I also commute to Utah working to make a difference in the lives of parents and babies at my new position at Owlet Baby Care. Through this experience, I’m hoping to educate parents about what they can do to keep their babies safe, happy and healthy.
What are your “5 Things I Wish Someone Told Me Before I Started” and why? (Please share a story or example for each.)
- Don’t go it alone. You will hit a ceiling if you work on a project by yourself. You can scale up if you bring more people in. it will take time, but the impact is much greater than what you could achieve by yourself.

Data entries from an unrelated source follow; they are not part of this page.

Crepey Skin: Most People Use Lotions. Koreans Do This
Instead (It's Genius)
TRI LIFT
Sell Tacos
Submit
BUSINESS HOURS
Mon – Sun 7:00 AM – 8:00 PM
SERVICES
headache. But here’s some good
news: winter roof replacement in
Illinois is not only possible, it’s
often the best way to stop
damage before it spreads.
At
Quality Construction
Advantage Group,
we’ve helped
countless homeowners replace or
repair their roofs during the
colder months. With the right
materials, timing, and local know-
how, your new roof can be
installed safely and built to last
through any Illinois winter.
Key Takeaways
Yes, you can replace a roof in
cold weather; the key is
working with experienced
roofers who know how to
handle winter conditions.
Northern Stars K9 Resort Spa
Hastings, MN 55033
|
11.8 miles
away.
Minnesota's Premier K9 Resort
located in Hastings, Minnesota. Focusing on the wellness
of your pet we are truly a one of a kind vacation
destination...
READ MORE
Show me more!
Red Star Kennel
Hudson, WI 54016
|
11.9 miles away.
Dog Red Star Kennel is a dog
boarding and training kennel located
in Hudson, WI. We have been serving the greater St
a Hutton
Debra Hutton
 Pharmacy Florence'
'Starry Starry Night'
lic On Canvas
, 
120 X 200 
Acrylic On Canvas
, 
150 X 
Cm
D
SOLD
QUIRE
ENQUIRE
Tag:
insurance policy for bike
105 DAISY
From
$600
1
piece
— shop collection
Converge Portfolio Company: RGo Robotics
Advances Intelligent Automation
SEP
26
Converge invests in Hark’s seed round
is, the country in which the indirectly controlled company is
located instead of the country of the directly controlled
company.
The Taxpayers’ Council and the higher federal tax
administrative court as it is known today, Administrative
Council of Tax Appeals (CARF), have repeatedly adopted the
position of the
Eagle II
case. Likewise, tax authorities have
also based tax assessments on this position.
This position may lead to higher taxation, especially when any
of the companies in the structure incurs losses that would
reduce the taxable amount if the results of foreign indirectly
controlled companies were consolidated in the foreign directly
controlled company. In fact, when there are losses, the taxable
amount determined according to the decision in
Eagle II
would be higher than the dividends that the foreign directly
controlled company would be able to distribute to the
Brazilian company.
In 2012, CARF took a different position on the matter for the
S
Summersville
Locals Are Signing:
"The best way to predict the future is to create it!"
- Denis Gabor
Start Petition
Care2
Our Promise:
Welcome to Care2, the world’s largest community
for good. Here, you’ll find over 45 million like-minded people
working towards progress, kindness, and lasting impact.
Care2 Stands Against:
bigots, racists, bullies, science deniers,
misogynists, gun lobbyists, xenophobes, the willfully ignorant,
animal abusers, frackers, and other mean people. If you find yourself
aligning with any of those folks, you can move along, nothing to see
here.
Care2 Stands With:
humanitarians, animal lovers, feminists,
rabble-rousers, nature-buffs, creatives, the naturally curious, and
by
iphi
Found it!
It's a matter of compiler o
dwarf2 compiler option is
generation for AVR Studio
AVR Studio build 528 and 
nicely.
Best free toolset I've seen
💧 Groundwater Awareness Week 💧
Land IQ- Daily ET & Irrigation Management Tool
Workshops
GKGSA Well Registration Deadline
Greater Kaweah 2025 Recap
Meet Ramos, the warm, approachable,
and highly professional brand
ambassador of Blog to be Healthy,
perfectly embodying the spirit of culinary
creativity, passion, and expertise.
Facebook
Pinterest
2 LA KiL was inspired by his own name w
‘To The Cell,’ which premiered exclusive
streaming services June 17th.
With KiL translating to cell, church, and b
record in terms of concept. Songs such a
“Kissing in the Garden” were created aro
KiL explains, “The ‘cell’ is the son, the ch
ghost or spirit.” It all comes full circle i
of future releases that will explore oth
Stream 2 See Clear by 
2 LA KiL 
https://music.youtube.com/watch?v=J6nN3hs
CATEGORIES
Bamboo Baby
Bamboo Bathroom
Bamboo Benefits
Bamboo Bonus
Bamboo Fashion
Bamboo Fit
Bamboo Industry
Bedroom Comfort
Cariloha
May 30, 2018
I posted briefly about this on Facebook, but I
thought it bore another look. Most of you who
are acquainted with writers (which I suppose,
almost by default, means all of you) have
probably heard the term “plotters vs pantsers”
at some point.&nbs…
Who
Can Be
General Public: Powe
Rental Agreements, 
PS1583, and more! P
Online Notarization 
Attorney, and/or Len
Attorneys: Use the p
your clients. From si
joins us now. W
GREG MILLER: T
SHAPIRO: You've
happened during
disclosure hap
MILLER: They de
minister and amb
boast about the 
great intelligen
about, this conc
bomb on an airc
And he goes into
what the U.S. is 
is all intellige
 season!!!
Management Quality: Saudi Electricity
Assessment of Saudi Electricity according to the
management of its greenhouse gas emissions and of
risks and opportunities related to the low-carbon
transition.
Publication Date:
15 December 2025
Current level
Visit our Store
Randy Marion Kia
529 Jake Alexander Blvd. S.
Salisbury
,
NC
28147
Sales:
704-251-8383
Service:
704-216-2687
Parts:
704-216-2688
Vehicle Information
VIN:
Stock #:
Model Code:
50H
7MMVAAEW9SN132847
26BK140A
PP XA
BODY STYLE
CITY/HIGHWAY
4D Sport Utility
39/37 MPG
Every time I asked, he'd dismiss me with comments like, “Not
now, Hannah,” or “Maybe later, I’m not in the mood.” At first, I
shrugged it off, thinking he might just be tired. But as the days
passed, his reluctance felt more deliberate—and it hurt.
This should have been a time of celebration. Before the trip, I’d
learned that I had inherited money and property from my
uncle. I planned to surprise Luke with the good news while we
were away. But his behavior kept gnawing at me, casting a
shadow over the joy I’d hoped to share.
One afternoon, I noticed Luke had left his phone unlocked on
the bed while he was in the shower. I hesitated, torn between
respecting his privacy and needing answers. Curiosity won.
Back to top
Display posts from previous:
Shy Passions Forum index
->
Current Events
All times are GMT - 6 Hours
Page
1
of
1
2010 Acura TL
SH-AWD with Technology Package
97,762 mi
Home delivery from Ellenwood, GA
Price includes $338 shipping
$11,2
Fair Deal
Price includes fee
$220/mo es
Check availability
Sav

- Patience, patience, patience. I don’t have a lot of this quality and usually can’t wait for things to unfold. But as I get older, I realize it’s impossible to control anything, so just be patient and it will come.
- It all comes down to people. It’s not even the most talented or intelligent, it’s the people you have chemistry with. A high-functioning team of not so experienced players will be much more successful than a dysfunctional team of A players. Having a connection, chemistry and common values is way more important than working for the most amazing high-growth company.
- Don’t be in it for the money. You won’t succeed. But if you love what you do and it creates an impact on society, you will succeed.
- Find balance between learning and impact. After a point of learning, you need to learn how to apply it to create impact. It’s important to calibrate yourself along that journey.
You are a person of great influence. If you could inspire a movement that would bring the most amount of good to the most amount of people, what would that be? You never know what your idea can trigger.
I think giving disadvantaged kids a voice would be extremely influential. There are so many kids who are living in horrible situations, but don’t even know how to get out. When I have the time, I would love to start a non-profit organization so I can give these children hope and a voice.
Can you please give us your favorite “Life Lesson Quote”? Can you share how that was relevant to you in your life?
The Man in the Arena by Theodore Roosevelt — “It is not the critic who counts; not the man who points out how the strong man stumbles, or where the doer of deeds could have done them better. The credit belongs to the man who is actually in the arena, whose face is marred by dust and sweat and blood; who strives valiantly; who errs, who comes short again and again, because there is no effort without error and shortcoming; but who does actually strive to do the deeds; who knows great enthusiasms, the great devotions; who spends himself in a worthy cause; who at the best knows in the end the triumph of high achievement, and who at the worst, if he fails, at least fails while daring greatly, so that his place shall never be with those cold and timid souls who neither know victory nor defeat.”
We are blessed that some of the biggest names in Business, VC funding, Sports, and Entertainment read this column. Is there a person in the world, or in the US with whom you would love to have a private breakfast or lunch with, and why? He or she might just see this if we tag them.
Michelle Obama is such a trailblazer. She shows so much courage in her beliefs and individuality. The ability she has to carve a role out for herself is so inspiring. For someone like me who doesn’t have that level of confidence, she is someone I look up to who has done it well. Just being able to talk to her about her life would be so incredible.